Records supplied
+++++

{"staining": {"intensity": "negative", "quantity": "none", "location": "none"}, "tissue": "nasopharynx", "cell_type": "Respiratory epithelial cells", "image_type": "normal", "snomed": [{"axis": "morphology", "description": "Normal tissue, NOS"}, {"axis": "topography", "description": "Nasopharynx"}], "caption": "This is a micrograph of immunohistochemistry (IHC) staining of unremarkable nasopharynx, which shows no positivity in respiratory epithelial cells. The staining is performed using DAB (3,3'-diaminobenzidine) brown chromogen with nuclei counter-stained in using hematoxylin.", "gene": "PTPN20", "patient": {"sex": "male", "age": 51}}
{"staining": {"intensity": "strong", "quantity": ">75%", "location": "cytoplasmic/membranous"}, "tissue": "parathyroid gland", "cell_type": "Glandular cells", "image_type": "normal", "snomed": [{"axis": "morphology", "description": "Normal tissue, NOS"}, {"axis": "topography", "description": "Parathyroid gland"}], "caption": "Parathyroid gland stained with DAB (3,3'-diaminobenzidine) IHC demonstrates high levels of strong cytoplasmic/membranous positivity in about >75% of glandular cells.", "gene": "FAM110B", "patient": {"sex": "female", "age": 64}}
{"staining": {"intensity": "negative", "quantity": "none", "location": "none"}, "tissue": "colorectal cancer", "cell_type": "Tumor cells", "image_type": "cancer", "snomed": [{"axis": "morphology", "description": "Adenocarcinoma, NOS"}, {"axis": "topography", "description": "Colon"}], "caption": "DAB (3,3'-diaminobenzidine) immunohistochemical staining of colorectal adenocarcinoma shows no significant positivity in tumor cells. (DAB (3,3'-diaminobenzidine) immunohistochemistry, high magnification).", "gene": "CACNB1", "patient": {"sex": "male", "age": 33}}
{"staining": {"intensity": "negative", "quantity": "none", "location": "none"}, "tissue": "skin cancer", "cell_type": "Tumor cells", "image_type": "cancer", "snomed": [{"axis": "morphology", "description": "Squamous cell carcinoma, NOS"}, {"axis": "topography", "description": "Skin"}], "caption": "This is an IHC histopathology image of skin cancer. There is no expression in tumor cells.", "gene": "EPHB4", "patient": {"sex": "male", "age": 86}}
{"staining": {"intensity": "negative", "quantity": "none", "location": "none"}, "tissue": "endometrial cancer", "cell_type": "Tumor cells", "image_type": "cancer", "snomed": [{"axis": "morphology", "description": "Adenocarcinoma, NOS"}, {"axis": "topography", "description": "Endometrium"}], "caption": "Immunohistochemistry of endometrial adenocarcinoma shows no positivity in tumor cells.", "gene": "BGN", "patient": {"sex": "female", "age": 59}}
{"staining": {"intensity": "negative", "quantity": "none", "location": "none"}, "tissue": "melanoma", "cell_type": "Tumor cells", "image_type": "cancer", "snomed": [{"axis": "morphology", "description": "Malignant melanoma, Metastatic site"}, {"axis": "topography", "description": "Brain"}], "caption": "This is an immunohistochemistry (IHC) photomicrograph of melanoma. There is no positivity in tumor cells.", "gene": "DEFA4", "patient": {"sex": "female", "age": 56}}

+++++

How to complete this task
From the first line of the listing above through the line that contains "gland stained with", set down each line without alteration, and nothing else.

Your solution
{"staining": {"intensity": "negative", "quantity": "none", "location": "none"}, "tissue": "nasopharynx", "cell_type": "Respiratory epithelial cells", "image_type": "normal", "snomed": [{"axis": "morphology", "description": "Normal tissue, NOS"}, {"axis": "topography", "description": "Nasopharynx"}], "caption": "This is a micrograph of immunohistochemistry (IHC) staining of unremarkable nasopharynx, which shows no positivity in respiratory epithelial cells. The staining is performed using DAB (3,3'-diaminobenzidine) brown chromogen with nuclei counter-stained in using hematoxylin.", "gene": "PTPN20", "patient": {"sex": "male", "age": 51}}
{"staining": {"intensity": "strong", "quantity": ">75%", "location": "cytoplasmic/membranous"}, "tissue": "parathyroid gland", "cell_type": "Glandular cells", "image_type": "normal", "snomed": [{"axis": "morphology", "description": "Normal tissue, NOS"}, {"axis": "topography", "description": "Parathyroid gland"}], "caption": "Parathyroid gland stained with DAB (3,3'-diaminobenzidine) IHC demonstrates high levels of strong cytoplasmic/membranous positivity in about >75% of glandular cells.", "gene": "FAM110B", "patient": {"sex": "female", "age": 64}}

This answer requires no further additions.